Segment Start: THE RECORDS

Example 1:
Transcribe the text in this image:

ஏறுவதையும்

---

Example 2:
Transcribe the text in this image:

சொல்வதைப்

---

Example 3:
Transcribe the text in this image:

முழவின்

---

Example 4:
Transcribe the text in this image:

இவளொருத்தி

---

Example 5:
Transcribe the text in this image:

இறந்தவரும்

Segment End: THE RECORDS
Segment Start: THE RECORDS

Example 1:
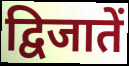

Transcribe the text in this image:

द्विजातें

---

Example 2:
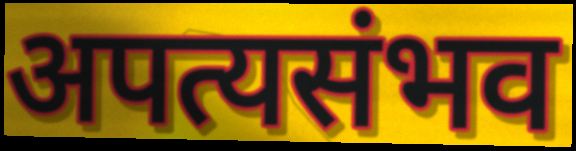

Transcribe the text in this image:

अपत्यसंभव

Segment End: THE RECORDS

WORK ORDER →
Apply a filter to the listing above so that only lines with "Example" are kept, and copy those lines.

TASK RESULT →
Example 1:
Example 2:
Example 3:
Example 4:
Example 5:
Example 1:
Example 2:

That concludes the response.